TABLE 4.

Numbers of 16S rRNA gene-derived tags and the phylogenetic level at which they are able to discriminate the 140 sequenced bacterial genomes

Identifier and tag location	Enzyme	Recognition sequence	No. of tags at the level ofa:							No. of nonidentified organisms
			Domain	Phylum	Class	Order	Family	Genus	Species
16S rRNA gene,	HpyCH4 IV	ACGT	0	1 (NE)c	0	0	2 (6)	19 (10)	328 (120)	4
upstream	Sau3AI	GATC	2 (8)	3 (12)	5 (8)	1 (NE)	1 (NE)	17 (8)	233 (104)	0
	BamHI	GGATCC	0	0	0	0	1 (2)	5 (5)	101 (62)	71
	Csp6I	GTAC	0	0	0	0	2 (NE)	33 (9)	374 (129)	2
16S rRNA gene,	HpyCH4 IV	ACGT	4 (45)	0	1 (2)	0	2 (5)	10 (23)	73 (65)	0
downstream	Sau3AI	GATC	5 (7)	6 (7)	3 (3)	0	3 (6)	14 (24)	126 (93)	0
	BamHI	GGATCC	0	0	0	0	0	6 (14)	26 (22)	104
	Csp6I	GTAC	1 (2)	0	3 (10)	5 (19)	3 (6)	13 (25)	83 (78)	0
SARST, internalb		V1 region	0	0	2 (3)	1 (4)	1 (2)	9 (16)	162 (124)	0

^aTags were generated in silico with an MmeI-containing linker cassette from the first position of the anchoring enzyme located upstream or downstream of the 27R primer annealing site. Data are presented for HpyCH4IV, Sau3AI, BamHI, and Csp6I as anchoring enzymes. Numbers in parentheses indicate the number of species that can be identified by SP-GSTs at a given phylogenetic level. Since the 16S rRNA gene often has multiple copies per species, tag numbers at a phylogenetic level can be higher than the number of species distinguished at that level. Tags located at more than 3,000 nucleotides from the primer annealing sites were discarded, as a result of which some organisms were not identified.
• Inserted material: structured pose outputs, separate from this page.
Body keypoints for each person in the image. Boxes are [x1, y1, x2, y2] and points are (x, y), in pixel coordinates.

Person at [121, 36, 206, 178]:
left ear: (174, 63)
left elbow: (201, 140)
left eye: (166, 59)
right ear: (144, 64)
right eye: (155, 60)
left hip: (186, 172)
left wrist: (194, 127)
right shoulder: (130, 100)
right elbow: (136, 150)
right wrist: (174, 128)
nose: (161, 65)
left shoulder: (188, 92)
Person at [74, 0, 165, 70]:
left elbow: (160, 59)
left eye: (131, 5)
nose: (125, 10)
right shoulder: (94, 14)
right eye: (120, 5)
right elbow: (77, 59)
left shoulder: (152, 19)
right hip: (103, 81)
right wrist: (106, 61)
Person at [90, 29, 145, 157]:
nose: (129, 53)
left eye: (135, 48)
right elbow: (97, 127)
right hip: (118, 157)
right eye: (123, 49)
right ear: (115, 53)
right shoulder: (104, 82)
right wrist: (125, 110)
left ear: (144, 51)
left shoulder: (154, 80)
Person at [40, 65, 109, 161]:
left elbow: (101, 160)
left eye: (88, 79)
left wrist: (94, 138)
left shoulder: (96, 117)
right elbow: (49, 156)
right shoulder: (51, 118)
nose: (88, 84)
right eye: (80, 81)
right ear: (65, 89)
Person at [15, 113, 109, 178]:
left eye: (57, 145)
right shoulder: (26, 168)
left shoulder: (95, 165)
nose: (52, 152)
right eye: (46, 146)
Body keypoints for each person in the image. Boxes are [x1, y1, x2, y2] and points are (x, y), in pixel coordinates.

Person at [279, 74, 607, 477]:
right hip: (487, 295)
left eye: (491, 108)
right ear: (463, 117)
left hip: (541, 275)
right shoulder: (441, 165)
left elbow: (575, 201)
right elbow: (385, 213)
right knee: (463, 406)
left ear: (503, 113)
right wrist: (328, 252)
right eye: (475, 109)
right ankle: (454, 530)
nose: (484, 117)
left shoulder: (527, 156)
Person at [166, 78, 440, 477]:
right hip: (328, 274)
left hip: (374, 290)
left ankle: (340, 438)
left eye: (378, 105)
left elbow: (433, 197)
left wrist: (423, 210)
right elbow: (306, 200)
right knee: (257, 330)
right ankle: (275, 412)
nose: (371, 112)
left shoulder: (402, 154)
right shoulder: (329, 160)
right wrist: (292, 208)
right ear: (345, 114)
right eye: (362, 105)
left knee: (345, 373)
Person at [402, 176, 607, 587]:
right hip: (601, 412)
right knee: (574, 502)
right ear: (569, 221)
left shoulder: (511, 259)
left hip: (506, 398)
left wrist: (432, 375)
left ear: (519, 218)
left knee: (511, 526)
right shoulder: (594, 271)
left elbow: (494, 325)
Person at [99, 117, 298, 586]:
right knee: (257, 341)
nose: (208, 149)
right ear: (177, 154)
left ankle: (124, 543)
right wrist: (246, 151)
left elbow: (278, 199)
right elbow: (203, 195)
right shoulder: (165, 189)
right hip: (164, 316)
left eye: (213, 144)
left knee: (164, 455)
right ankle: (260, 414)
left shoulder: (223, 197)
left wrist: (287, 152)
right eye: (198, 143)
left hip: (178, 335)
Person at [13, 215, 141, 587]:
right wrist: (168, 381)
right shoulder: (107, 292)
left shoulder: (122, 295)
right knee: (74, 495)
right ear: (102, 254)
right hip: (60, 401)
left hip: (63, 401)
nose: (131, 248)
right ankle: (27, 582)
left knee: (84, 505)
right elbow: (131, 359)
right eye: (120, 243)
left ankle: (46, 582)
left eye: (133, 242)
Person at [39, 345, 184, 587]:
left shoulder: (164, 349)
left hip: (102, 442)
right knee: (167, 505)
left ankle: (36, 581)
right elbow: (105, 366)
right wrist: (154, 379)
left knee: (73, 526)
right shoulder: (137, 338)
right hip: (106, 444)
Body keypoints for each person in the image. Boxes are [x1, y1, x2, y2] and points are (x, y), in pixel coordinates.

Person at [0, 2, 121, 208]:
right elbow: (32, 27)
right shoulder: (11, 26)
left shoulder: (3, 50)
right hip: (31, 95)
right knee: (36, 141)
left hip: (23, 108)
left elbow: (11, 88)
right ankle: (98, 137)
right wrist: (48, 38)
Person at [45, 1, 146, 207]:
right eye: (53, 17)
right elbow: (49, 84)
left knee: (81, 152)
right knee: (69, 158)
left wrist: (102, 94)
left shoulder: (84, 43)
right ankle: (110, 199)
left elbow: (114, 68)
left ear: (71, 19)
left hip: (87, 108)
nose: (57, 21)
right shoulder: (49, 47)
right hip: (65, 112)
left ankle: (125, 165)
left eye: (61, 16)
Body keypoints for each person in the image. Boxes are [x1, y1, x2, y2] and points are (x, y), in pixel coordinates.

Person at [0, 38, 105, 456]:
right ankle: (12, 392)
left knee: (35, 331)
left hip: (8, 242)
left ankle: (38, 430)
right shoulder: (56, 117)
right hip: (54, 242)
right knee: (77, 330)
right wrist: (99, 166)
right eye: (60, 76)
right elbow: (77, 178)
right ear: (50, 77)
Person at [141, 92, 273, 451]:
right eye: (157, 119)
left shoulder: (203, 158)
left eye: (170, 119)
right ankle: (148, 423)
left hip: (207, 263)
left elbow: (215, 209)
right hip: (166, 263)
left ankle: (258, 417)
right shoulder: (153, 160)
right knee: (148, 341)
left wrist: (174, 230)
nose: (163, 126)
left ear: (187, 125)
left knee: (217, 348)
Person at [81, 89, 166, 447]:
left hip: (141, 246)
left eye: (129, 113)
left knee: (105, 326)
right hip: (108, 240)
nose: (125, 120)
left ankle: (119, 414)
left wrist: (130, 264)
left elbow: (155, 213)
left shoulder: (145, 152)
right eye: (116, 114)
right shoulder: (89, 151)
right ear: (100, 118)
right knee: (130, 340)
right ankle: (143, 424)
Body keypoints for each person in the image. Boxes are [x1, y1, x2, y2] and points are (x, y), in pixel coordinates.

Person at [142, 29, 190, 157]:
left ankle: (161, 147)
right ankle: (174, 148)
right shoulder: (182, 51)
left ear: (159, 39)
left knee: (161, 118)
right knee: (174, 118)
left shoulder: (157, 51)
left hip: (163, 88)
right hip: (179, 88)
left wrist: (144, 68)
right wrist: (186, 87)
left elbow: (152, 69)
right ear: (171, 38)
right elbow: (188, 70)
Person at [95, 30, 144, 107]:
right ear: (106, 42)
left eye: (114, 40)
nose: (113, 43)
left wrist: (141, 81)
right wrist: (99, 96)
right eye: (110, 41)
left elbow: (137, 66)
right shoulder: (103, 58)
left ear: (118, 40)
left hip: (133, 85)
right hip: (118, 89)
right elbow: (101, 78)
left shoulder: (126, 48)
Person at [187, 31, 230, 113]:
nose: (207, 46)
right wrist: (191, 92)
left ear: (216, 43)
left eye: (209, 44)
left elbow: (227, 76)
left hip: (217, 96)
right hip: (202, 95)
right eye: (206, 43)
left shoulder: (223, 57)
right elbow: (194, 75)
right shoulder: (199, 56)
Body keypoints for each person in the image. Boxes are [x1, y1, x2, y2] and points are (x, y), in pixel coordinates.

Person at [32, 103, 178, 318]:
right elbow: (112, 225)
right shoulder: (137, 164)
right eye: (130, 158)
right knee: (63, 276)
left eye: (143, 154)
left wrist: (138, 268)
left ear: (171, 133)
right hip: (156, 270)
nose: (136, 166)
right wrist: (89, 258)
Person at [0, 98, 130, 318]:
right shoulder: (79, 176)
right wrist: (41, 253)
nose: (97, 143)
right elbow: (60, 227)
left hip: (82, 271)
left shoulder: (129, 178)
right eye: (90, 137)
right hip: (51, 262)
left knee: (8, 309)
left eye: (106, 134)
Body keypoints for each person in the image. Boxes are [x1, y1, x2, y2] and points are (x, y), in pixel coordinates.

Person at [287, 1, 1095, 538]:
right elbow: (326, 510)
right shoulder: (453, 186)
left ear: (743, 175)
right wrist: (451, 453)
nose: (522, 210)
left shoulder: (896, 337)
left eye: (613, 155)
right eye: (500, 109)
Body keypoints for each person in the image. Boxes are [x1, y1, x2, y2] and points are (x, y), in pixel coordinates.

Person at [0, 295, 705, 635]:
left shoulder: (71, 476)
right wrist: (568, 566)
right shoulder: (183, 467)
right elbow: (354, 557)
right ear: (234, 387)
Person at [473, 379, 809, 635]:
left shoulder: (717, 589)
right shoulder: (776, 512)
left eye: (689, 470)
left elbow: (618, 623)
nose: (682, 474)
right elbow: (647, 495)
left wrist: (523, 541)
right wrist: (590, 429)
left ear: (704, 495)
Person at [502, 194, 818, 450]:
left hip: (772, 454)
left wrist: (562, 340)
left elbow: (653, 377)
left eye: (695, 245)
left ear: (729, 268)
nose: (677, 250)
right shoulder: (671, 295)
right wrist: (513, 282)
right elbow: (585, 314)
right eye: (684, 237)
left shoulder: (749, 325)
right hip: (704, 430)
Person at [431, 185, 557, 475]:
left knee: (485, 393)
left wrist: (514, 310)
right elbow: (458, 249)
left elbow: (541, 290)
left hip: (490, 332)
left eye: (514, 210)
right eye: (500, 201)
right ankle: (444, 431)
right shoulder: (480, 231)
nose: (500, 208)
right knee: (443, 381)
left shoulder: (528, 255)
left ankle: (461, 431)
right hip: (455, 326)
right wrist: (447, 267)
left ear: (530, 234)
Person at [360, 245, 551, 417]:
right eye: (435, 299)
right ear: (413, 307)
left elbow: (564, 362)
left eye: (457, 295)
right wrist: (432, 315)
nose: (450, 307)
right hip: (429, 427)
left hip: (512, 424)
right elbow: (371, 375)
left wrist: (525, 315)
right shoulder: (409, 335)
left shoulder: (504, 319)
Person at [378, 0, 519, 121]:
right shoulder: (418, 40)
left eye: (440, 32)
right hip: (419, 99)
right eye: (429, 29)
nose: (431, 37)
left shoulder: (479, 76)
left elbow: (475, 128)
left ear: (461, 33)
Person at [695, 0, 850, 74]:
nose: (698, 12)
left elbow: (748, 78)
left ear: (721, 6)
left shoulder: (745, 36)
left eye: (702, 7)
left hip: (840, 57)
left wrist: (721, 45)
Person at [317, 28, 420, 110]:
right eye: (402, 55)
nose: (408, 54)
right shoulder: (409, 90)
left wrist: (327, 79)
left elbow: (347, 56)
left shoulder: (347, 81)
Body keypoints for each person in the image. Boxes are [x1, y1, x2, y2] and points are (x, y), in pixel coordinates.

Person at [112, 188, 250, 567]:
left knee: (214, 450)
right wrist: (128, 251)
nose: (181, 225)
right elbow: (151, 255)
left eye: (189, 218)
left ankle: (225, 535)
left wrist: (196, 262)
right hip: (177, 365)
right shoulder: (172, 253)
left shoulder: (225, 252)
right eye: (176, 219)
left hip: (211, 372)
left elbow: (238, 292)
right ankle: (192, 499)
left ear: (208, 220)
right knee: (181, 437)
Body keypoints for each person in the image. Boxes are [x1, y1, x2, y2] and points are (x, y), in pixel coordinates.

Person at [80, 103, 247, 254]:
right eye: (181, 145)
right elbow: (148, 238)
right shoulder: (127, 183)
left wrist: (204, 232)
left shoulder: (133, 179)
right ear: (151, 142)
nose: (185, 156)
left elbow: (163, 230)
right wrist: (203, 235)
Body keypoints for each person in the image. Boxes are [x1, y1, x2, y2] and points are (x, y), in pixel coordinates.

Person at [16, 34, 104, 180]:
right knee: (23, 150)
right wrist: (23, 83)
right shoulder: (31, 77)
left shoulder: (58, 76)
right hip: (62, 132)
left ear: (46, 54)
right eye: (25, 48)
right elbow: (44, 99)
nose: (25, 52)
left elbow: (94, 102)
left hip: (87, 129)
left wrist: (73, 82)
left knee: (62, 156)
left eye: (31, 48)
^bSARST data for the V1 hypervariable region, which was also present in nine Archaea, are presented as comparison.

^cNE, no effect. At this level the tag had no effect on the final identification of the species, as additional tags were generated from the same species that allowed for identification at a lower phylogenetic level.